Pro-vice chancellor and principal of University of the West Indies (UWI), Prof Clement Sankat is calling on the public to lend assistance to help cover the $3 million cost that is needed to host 200 Haitian students. These students, he said, were accepted to complete their final year of tertiary education at the UWI St Augustine campus. Sankat made the call yesterday, during a news conference on UWI for Haiti, a fund-raising drive for the UWI/Haitian Student Fund, at the Central Bank, Port-of-Spain. Sankat said since the devastating earthquake in January, the regional UWI had been lending support in an effort to re-build the tertiary education sector and help with the mid to long-term recovery and reconstruction in Haiti.
"In our continued effort, UWI decided to host 200 displaced Haitian university students to complete their studies at the three resident campuses in Trinidad (St Augustine) Jamaica (Mona) and Barbados (Cave Hill)," he said. Sankat said UWI had offered 200 places to Haitian students with the St Augustine campus accepting the responsibility for 75 of these places. "We have already pledged over US$730,000 out of the US$1.3 million required to bring and support 70 Haitian students to the St Augustine campus," he said. The St Augustine campus has also committed to meet the tuition and accommodation costs but more assistance was required for the students' airfares, living expenses and study materials at an estimated cost of US$6,500 per student or about US$500,000 for the group.

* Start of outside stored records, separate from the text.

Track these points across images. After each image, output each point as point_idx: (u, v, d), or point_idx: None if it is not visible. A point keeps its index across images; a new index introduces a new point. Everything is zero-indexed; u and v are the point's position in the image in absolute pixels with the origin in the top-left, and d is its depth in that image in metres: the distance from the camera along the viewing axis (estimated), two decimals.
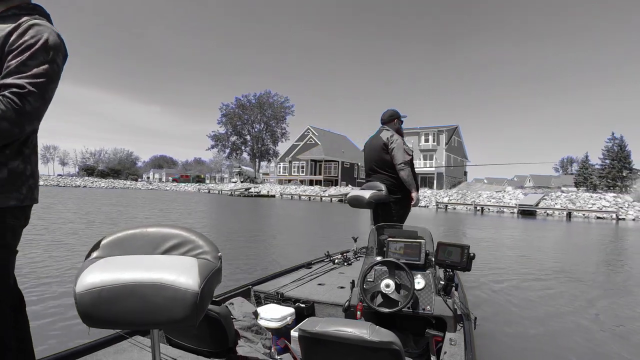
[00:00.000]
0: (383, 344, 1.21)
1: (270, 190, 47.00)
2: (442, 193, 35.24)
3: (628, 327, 3.68)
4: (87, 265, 0.99)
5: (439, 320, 2.06)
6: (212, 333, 1.62)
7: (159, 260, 1.05)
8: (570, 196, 28.66)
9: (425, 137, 47.28)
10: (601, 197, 27.88)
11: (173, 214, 15.11)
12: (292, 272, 3.21)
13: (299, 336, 1.40)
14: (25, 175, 1.31)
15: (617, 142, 40.31)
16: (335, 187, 44.30)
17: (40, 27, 1.27)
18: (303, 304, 2.46)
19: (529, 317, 3.87)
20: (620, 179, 38.79)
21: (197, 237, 1.15)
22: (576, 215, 25.17)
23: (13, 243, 1.31)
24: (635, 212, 24.62)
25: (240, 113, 63.19)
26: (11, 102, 1.14)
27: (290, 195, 42.41)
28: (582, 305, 4.40)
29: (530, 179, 68.29)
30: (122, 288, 0.89)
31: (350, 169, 55.57)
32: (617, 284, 5.71)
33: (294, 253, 6.79)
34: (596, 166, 42.91)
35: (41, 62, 1.22)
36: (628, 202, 26.28)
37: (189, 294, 0.89)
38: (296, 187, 47.03)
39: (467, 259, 2.16)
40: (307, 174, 54.22)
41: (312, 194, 41.24)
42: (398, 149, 3.34)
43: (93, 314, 0.89)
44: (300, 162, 55.31)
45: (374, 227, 2.56)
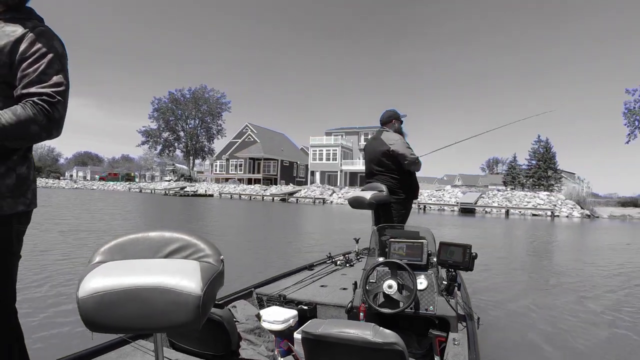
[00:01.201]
0: (386, 345, 1.22)
1: (208, 189, 45.36)
2: None
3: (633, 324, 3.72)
4: (90, 270, 0.98)
5: (442, 321, 2.08)
6: (215, 336, 1.62)
7: (161, 264, 1.05)
8: (507, 194, 30.25)
9: (365, 136, 48.34)
10: (535, 195, 29.13)
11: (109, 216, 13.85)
12: (294, 274, 3.19)
13: (302, 338, 1.40)
14: (29, 180, 1.36)
15: (543, 144, 43.60)
16: (276, 186, 43.96)
17: (49, 34, 1.33)
18: (306, 306, 2.44)
19: (531, 316, 3.90)
20: (545, 178, 42.33)
21: (199, 241, 1.15)
22: (513, 213, 26.60)
23: (18, 248, 1.34)
24: (568, 209, 26.26)
25: (173, 108, 60.22)
26: (43, 109, 1.22)
27: (230, 195, 41.28)
28: (584, 303, 4.47)
29: (459, 178, 72.75)
30: (125, 292, 0.89)
31: (290, 168, 55.55)
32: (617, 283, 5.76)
33: None
34: (523, 167, 46.26)
35: (57, 70, 1.29)
36: (561, 200, 27.62)
37: (192, 297, 0.90)
38: (235, 185, 45.95)
39: (469, 258, 2.18)
40: (245, 172, 53.21)
41: (253, 193, 40.52)
42: (401, 146, 3.34)
43: (96, 319, 0.89)
44: (239, 160, 54.15)
45: (375, 228, 2.56)
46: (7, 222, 1.28)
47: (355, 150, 48.46)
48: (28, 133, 1.20)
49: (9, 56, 1.25)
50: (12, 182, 1.28)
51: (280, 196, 37.46)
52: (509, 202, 28.42)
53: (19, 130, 1.18)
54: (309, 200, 35.68)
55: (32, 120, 1.19)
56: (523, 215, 25.92)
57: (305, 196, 36.79)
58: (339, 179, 45.90)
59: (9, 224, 1.29)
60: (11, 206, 1.28)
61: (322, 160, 47.30)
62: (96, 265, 1.03)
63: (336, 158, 46.43)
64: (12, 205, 1.28)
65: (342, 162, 46.44)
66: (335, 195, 36.26)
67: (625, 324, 3.76)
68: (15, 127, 1.17)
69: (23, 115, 1.18)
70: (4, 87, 1.27)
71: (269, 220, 15.51)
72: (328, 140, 47.60)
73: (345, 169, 46.52)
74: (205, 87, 61.38)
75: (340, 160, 46.28)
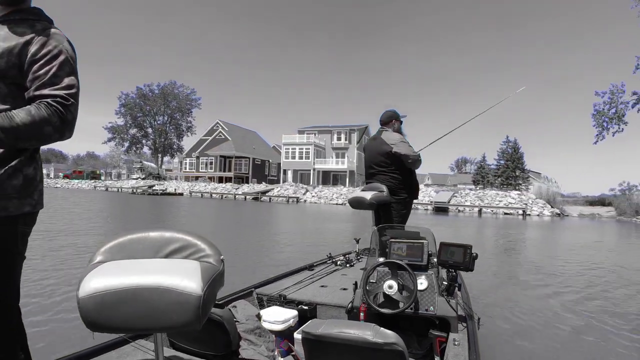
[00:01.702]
0: (387, 345, 1.23)
1: (178, 187, 44.32)
2: (359, 190, 36.28)
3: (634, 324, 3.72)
4: (90, 269, 0.98)
5: (442, 321, 2.08)
6: (216, 336, 1.62)
7: (161, 264, 1.06)
8: (479, 193, 30.89)
9: (337, 135, 48.72)
10: (506, 194, 29.87)
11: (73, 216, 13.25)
12: (294, 274, 3.17)
13: (302, 338, 1.41)
14: (36, 180, 1.35)
15: (511, 144, 44.94)
16: (248, 185, 43.46)
17: (59, 36, 1.32)
18: (306, 306, 2.43)
19: (531, 316, 3.91)
20: (513, 178, 43.74)
21: (200, 241, 1.16)
22: (485, 212, 27.14)
23: (23, 249, 1.33)
24: (538, 208, 27.03)
25: (141, 104, 58.24)
26: (57, 110, 1.22)
27: (201, 194, 40.48)
28: (584, 302, 4.51)
29: (429, 177, 74.29)
30: (125, 292, 0.90)
31: (262, 166, 55.05)
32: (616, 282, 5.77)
33: None
34: (492, 166, 47.65)
35: (69, 72, 1.29)
36: (532, 199, 28.29)
37: (192, 297, 0.90)
38: (206, 184, 45.07)
39: (469, 259, 2.18)
40: (216, 171, 52.28)
41: (224, 191, 39.92)
42: (403, 147, 3.35)
43: (96, 319, 0.89)
44: (209, 157, 53.15)
45: (375, 229, 2.56)
46: (13, 222, 1.27)
47: (328, 149, 48.59)
48: (42, 134, 1.20)
49: (19, 57, 1.25)
50: (19, 182, 1.27)
51: (253, 195, 37.10)
52: (482, 201, 29.05)
53: (33, 130, 1.18)
54: (282, 199, 35.55)
55: (46, 121, 1.19)
56: (495, 214, 26.47)
57: (279, 195, 36.64)
58: (312, 178, 45.87)
59: (15, 225, 1.28)
60: (17, 207, 1.27)
61: (295, 158, 47.14)
62: (96, 265, 1.03)
63: (309, 157, 46.36)
64: (18, 206, 1.27)
65: (315, 161, 46.44)
66: (309, 194, 36.29)
67: (625, 323, 3.76)
68: (30, 127, 1.17)
69: (37, 116, 1.18)
70: (13, 88, 1.27)
71: (242, 219, 15.33)
72: (301, 139, 47.46)
73: (318, 167, 46.57)
74: (174, 82, 59.85)
75: (313, 159, 46.25)
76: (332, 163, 46.60)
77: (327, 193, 35.91)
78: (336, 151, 48.07)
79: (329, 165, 46.64)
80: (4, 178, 1.24)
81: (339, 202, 33.58)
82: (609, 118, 24.15)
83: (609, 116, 24.18)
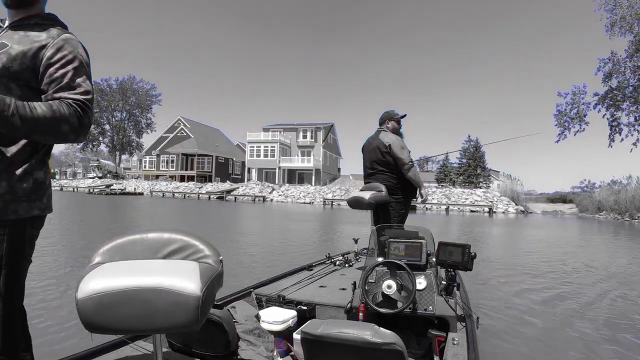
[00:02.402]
0: (385, 345, 1.24)
1: (138, 187, 42.70)
2: (326, 189, 35.87)
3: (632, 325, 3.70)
4: (89, 271, 0.98)
5: (441, 321, 2.09)
6: (215, 337, 1.62)
7: (160, 264, 1.06)
8: (445, 191, 31.31)
9: (303, 133, 48.40)
10: (472, 192, 30.49)
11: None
12: (293, 274, 3.16)
13: (301, 339, 1.42)
14: (45, 184, 1.36)
15: (473, 143, 46.46)
16: (212, 183, 42.56)
17: (74, 41, 1.34)
18: (305, 307, 2.42)
19: (530, 315, 3.92)
20: (475, 176, 45.41)
21: (198, 241, 1.17)
22: (452, 209, 27.62)
23: (30, 252, 1.35)
24: (503, 205, 27.53)
25: (98, 99, 55.40)
26: (77, 112, 1.23)
27: (162, 193, 39.23)
28: (583, 301, 4.49)
29: None
30: (124, 293, 0.90)
31: (225, 164, 54.09)
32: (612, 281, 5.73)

Sankat said, however, that a number of organisations from the private sector had responded positively already. At the conference, representatives of United Way, Republic Bank, SM Jaleel, RBTT and EXIM Bank all presented cheques totalling $513,500 to the UWI Haitian Student Fund. Sankat said he was appealing to the Government, private sector, "our alumni," staff and students as well as the civil society to pledge their assistance in this worthy cause. He noted that the staff and students had contributed a total of $215,000 which $90,000 was collected for the UWI St Augustine Haiti Relief Fund and $125,000 in the UWI Haitian Students' Fund. Also in attendance was Central Bank Governor Ewart Williams who also made the appeal for the public to assist.
Williams, who is also the chairman of the UWI Campus Council, said the launch was very timely as Haiti was no longer occupying the front pages. But Williams said even though he understood that the world had other challenges to deal with, including the oil spill and, locally, the severe drought and the impact of the most serious flooding in decades, the Haitian reality remained the same. He noted that more than 1.5 million people were still living in tents, formal education at all levels was at a standstill, where 90 per cent of university buildings destroyed, 40 academics and more than 200 university students were killed and donors were lagging behind with their pledges.